Re: the cite element definition

I'd like to see a re-examination of the <cite> element. I think the arguments raised by Jeremy Keith and others support such a re-examination. Based on common usage in web and non-web contexts, both people and works are commonly cited as the source of this or that quote or bit of information. 

If <cite> can be used to refer to a speaker, an author, or the title of a work, isn't it more generally an indicator of an act of referencing, as opposed to representing the title of a work or the name of a speaker/author? In which case, what about using <cite> to wrap a complete bibliographic entry, as opposed to only the author or the title of the work referenced in that entry?

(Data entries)
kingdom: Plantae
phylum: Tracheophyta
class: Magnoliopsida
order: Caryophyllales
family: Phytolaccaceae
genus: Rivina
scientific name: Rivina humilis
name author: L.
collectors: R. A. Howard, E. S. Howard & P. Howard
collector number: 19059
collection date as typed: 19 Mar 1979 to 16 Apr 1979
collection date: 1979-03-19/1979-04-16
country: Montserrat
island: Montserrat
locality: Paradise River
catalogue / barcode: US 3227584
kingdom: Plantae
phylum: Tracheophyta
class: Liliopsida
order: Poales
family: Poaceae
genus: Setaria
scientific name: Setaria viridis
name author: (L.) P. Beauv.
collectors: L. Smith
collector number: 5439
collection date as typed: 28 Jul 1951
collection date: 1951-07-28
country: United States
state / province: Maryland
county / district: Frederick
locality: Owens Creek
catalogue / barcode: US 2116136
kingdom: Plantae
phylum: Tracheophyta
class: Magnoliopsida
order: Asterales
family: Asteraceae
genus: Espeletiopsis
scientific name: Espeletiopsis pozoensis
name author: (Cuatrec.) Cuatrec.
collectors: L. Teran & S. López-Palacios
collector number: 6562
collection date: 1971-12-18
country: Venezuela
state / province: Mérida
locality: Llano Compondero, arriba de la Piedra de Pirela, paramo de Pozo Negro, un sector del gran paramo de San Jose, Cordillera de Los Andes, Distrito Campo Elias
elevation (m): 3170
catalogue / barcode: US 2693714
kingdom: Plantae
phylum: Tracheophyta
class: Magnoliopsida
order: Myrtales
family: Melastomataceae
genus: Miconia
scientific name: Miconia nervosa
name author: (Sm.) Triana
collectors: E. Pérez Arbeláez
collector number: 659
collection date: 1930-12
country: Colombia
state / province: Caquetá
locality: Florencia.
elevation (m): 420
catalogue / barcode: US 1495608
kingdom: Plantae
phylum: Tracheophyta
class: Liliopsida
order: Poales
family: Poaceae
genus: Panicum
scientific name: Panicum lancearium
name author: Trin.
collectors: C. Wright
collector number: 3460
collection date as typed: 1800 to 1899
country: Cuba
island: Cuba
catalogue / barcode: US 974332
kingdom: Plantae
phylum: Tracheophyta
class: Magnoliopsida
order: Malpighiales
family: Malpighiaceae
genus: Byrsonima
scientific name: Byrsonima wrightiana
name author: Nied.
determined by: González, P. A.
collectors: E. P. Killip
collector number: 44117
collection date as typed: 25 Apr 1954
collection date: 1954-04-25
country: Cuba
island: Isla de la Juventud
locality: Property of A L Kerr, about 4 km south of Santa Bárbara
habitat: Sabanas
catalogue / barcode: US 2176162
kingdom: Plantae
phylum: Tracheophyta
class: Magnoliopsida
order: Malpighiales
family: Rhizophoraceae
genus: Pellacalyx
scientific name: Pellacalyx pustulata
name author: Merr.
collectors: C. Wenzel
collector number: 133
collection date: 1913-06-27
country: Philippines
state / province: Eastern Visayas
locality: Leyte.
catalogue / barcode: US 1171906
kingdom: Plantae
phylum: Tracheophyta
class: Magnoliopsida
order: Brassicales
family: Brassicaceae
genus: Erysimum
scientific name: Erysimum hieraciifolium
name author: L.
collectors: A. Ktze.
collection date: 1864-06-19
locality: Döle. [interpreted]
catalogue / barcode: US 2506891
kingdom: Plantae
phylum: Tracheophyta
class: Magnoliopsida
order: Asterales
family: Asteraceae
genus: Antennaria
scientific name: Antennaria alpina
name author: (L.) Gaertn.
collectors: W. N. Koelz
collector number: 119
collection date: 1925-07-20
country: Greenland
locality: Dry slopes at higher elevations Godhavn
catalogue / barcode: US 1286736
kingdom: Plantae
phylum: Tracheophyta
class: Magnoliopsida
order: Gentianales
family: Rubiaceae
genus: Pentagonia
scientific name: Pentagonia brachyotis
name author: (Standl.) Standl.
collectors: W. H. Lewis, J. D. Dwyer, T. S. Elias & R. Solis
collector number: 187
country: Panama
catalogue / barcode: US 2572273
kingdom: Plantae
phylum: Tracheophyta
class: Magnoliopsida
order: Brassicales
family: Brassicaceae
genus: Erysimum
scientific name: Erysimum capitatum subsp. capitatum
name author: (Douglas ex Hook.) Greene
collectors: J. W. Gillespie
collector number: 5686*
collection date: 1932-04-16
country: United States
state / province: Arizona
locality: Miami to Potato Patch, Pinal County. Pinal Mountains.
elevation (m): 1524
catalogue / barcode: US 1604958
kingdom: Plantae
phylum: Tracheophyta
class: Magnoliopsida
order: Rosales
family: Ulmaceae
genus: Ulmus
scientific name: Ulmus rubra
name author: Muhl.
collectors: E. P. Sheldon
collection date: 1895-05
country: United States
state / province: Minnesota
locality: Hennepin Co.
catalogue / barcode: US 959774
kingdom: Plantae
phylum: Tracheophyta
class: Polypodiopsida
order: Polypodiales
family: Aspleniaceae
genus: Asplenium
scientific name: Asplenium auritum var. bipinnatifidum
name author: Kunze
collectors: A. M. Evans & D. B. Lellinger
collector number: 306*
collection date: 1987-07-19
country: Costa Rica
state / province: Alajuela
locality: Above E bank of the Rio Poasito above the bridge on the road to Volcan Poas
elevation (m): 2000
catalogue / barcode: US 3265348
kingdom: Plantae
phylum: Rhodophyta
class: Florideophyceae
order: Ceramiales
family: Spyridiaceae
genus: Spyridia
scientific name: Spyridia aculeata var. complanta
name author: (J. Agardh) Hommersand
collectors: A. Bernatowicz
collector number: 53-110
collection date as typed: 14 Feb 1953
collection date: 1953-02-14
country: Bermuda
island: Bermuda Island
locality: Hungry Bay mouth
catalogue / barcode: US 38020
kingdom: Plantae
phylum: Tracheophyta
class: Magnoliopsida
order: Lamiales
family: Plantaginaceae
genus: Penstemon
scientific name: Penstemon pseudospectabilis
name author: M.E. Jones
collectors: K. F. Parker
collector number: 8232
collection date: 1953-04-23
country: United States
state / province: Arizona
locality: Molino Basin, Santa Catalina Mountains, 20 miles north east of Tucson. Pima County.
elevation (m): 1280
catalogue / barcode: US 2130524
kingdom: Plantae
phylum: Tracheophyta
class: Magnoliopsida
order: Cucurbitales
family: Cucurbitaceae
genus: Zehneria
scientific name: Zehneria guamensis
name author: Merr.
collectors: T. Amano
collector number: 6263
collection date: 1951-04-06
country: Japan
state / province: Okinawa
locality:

Problems and tasks:
a - In the message about the cite element, whose arguments does the writer say support re-examining it?
b - List every thing the message about the cite element says cite can be used to refer to.
c - Pick up the message about the cite element right after its final sentence and continue it.

The answers:
a - Jeremy Keith and others

b - a speaker, an author, the title of a work

c -
I also wonder if there's a reasonable use case for some kind of linking mechanism on the <cite> element, in the same way the @cite attribute works for <q> and <blockquote>. For instance, I might want to refer to or paraphrase an author and/or work using <cite> but without explicitly quoting using <q cite=""> or <blockquote cite="">, and without directly linking to the relevant work. In that case, using <cite> and being able to include a programmatic reference to the online source might be useful.


--
Jason Kiss




On 17/02/2013, at 12:25 AM, Steve Faulkner <faulkner.steve@gmail.com> wrote:

> HI all,
> 
> I have grepped the latest data set available (Dec 2012) at http://webdevdata.org (35,000 of top 50,000 web site home pages)
> 
> The results are available: http://www.html5accessibility.com/HTML5data/cite.html (WARNING! 6mb HTML file)
> 
> <cite|</cite> = 15452 matches in 465 files. 35823 files searched
> 
> glancing at the results appears to indicate that <cite> persons name </cite> is common usage.
> 
> 
> regards
> 
> SteveF
> 
> On 14 February 2013 09:59, Steve Faulkner <faulkner.steve@gmail.com> wrote:
> Hi all, 
> 
> There appears to be divergent opinion on the current definition of the <cite>[1] element:
> 
> http://24ways.org/2009/incite-a-riot/
> 
> http://wiki.whatwg.org/wiki/Cite_element
> 
> 
> As I was pinged about it by a developer, thought it would be useful to bring it to the list for discussion.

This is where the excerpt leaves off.